La P U N° 167 est envoyée à S. Bernet en souvenir  d’Etienne Bernet (1939-2022), architecte dans une première vie puis historien de marine, qui a écrit sur la pêche à Terre-Neuve mais aussi sur la chasse à la baleine. Il était un des responsables de la revue Les annales du patrimoine de Fécamp.

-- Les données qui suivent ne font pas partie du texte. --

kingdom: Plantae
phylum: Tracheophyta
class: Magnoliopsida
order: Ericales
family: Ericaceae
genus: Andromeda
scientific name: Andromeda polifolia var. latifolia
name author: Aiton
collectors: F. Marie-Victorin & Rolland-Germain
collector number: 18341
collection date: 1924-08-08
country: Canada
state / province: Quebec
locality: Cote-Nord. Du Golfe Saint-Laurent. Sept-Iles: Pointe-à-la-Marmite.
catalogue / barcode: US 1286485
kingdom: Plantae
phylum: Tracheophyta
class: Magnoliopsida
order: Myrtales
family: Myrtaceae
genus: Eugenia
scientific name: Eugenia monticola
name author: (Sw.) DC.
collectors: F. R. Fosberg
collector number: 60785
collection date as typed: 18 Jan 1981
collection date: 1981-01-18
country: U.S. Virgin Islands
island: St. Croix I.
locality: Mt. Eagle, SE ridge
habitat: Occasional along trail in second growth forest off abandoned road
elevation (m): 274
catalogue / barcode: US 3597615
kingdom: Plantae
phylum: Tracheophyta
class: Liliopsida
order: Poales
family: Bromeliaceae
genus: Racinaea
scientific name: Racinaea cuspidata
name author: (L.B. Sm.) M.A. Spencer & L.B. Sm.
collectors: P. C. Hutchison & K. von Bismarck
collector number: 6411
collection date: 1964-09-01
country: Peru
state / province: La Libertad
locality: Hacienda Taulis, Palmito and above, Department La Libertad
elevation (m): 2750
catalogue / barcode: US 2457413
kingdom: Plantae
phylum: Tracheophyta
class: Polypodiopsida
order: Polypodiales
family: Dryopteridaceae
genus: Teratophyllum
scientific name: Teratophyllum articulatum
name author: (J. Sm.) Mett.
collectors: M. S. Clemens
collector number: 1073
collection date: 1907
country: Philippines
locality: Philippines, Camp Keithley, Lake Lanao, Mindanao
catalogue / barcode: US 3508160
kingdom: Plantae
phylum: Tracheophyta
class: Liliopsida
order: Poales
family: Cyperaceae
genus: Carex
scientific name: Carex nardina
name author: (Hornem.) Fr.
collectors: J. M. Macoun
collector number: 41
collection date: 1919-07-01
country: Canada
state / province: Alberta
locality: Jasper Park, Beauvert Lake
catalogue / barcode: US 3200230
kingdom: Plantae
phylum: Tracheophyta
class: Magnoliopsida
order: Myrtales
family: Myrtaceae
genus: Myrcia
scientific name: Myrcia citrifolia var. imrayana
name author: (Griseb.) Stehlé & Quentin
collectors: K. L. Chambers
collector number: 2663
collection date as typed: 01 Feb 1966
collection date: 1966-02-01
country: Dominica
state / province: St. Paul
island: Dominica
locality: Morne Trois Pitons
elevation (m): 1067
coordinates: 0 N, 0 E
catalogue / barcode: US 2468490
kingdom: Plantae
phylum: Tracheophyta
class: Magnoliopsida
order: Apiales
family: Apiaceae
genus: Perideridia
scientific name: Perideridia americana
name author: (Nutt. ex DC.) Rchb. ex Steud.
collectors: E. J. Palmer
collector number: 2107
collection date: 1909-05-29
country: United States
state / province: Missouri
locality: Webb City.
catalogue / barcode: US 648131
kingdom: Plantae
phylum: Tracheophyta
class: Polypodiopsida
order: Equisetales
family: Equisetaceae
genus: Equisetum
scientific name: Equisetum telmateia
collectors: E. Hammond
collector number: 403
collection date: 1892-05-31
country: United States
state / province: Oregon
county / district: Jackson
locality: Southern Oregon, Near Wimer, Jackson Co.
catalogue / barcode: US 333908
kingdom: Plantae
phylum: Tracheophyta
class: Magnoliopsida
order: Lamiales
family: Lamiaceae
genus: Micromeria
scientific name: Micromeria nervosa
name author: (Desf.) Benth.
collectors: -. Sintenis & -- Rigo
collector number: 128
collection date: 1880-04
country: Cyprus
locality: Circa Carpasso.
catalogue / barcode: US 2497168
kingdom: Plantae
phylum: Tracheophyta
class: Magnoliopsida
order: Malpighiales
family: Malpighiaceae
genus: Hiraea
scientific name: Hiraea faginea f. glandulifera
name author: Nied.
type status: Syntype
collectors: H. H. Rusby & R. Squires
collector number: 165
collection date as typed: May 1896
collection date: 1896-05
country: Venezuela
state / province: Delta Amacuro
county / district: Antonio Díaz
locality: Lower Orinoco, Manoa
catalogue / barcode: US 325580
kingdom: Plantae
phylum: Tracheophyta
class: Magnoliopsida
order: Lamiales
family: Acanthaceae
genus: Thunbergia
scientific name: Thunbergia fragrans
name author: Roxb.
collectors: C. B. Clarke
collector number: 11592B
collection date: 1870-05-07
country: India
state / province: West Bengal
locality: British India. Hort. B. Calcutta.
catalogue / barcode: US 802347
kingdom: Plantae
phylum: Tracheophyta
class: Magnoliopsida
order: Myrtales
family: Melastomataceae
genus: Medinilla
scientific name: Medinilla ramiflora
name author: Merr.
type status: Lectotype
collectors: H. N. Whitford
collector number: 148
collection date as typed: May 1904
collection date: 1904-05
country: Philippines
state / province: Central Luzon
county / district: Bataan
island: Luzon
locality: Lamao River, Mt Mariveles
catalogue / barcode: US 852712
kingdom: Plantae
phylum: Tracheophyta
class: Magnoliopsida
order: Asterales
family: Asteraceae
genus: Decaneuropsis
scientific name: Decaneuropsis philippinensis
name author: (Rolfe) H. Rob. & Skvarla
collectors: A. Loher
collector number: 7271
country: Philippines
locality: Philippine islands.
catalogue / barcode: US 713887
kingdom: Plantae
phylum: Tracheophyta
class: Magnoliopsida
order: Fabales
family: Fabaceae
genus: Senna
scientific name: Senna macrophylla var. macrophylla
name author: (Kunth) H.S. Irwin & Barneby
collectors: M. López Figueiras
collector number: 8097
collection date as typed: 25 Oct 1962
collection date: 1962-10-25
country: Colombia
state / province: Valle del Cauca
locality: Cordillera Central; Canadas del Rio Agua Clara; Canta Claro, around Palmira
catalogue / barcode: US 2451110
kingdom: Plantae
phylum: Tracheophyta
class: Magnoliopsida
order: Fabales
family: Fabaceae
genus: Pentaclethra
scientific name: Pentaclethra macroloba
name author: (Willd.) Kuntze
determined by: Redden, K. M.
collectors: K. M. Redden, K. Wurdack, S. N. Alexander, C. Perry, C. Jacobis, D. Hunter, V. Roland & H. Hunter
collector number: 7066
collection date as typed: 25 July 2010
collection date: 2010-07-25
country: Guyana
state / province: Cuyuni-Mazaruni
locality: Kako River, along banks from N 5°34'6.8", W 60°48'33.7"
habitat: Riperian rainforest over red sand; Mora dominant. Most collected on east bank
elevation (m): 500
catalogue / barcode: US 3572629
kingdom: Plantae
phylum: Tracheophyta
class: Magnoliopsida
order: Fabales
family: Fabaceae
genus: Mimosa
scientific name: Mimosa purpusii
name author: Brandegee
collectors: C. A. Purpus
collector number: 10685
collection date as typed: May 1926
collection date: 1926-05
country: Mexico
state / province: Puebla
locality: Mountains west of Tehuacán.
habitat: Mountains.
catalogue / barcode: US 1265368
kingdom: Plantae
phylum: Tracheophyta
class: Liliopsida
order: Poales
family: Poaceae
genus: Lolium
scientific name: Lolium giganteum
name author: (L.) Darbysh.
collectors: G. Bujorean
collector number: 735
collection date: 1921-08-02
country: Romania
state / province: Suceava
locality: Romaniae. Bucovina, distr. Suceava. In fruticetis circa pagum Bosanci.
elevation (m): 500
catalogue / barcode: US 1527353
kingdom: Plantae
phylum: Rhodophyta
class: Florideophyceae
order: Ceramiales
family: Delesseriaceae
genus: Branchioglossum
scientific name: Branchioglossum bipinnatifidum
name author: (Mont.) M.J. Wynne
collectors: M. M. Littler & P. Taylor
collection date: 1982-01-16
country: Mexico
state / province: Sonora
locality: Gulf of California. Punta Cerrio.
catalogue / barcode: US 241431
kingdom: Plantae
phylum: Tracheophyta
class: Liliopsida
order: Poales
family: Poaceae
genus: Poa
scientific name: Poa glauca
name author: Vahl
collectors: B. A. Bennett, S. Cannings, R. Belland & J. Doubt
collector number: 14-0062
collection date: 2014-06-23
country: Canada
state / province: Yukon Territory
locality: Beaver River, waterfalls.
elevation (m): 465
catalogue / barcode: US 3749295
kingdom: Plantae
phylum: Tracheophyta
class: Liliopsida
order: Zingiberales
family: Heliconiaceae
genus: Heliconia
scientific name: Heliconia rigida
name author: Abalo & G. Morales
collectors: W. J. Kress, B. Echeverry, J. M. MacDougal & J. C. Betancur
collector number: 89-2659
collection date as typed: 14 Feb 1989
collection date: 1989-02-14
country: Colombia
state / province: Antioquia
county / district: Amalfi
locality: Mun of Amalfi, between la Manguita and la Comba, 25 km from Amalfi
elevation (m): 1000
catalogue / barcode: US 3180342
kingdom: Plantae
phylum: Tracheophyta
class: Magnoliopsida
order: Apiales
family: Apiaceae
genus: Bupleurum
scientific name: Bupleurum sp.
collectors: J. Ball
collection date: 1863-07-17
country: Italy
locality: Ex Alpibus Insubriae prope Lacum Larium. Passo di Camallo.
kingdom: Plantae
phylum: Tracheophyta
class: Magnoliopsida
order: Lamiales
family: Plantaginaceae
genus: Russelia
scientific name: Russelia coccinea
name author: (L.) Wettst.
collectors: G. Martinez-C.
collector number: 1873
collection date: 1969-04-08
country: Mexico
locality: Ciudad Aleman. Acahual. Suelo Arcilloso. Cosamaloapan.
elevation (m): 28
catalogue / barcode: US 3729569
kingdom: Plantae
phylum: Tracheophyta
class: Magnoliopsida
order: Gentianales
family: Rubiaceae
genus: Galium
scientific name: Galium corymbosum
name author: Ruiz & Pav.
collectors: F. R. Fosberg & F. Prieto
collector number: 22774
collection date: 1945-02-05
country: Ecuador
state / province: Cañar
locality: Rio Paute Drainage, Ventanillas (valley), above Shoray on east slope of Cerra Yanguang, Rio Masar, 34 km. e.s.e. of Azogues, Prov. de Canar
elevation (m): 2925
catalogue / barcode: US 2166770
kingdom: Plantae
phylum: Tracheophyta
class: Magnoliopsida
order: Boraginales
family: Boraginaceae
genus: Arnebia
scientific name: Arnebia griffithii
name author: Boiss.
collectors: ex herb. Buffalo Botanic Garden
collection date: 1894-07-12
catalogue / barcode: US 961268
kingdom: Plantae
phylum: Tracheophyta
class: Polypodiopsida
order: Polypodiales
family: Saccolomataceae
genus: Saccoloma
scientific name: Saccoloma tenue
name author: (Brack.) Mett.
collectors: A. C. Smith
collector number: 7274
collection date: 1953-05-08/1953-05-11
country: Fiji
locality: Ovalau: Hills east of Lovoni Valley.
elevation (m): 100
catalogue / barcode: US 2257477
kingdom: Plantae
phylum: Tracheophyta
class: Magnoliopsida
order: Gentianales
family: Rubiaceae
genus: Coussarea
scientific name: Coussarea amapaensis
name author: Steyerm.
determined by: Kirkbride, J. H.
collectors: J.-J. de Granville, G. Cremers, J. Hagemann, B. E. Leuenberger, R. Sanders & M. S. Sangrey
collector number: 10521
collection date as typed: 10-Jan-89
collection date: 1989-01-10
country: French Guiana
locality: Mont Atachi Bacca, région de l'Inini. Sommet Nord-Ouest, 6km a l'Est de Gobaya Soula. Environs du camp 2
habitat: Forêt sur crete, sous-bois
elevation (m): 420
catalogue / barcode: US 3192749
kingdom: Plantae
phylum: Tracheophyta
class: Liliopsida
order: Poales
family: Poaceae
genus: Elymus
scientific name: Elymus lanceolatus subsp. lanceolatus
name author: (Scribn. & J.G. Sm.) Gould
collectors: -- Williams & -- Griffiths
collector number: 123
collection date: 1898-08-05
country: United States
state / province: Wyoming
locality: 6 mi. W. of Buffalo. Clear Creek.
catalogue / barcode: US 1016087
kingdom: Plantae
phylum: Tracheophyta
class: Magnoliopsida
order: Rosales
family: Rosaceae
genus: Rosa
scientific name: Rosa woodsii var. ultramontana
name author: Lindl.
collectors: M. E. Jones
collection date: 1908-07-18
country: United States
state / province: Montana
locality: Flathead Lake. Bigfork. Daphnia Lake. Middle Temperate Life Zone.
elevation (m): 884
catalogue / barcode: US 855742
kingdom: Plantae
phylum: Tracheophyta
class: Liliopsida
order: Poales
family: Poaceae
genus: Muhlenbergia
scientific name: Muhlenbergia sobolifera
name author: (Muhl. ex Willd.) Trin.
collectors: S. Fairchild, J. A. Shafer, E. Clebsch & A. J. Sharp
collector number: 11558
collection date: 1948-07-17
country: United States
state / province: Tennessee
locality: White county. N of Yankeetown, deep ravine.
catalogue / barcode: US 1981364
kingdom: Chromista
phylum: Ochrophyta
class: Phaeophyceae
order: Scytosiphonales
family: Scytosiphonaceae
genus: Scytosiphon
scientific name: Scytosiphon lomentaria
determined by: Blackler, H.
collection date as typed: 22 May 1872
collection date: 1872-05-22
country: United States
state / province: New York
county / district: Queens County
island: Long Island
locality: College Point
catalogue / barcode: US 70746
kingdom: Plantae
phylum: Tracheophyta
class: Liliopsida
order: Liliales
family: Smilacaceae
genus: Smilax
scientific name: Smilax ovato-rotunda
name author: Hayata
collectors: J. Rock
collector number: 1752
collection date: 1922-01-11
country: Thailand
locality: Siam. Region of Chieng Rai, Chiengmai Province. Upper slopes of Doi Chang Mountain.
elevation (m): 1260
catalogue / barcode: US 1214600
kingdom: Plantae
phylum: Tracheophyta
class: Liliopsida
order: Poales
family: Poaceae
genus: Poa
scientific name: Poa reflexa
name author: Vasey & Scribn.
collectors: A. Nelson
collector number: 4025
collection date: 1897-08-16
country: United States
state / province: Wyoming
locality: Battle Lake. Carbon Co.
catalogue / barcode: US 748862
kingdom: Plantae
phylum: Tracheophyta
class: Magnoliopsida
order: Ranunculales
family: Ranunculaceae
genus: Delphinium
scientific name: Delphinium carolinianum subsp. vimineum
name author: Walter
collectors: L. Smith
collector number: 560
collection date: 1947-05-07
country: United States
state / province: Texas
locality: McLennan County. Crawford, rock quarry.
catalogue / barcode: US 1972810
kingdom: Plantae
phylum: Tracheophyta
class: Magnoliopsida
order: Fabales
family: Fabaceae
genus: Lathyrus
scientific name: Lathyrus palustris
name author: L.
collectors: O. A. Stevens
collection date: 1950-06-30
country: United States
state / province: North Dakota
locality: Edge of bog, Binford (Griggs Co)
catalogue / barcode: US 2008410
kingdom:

Le dernier numéro   vient de sortir et lui rend hommage.

Retour sur la P U N° 155 : youhou !

Mis en avant

tardivement, très, car déplacements multiples et l’objet-livre caché facétieusement glissé entre et entre, mais retrouvé

donc lu maintenant,
picoré
avec appétit
et déjà merci pour la pensée de l’envoi
de ce 155ème
objet multiple en effet
et mystérieux
(sachant que j’ignore qui est robert wyatt)
(et que donc l’étrangeté est absolue, d’un livre sur qui je ne connais pas)
(comme une biographie inventée)
(quelque chose de totalement fictionnel)

(et s’arrêtant sur un album que je ne connais pas non plus)
(mais qu’écoutant ce matin je reconnais bien sûr) (alors c’est donc lui)
(mais pourquoi lui alors, en dehors de la maquette qui vous plaît)
une sorte de folie borgesiennne
qui immédiatement
et ludiquement
m’a rappelé ces découpages qu’enfant on faisait
de silhouettes à habiller
de différentes tenues qu’on clipait, qu’on changeait
(je vous parle d’un temps que les moins de vingt ans…)
mais aussi les mille milliards de poèmes
ces lectures en tout sens
pulvérisant l’ordre narratif, le recomposant
drôlement aussi
entre art brut et poésie minimale
entre humour et absurde (le verso découpé de certains collages est aussi signifiant dans ses manques)
aussi merci catherine
oui
amicalement
ea&fd = Emmanuel Adely et Frédéric Dumond !!!!!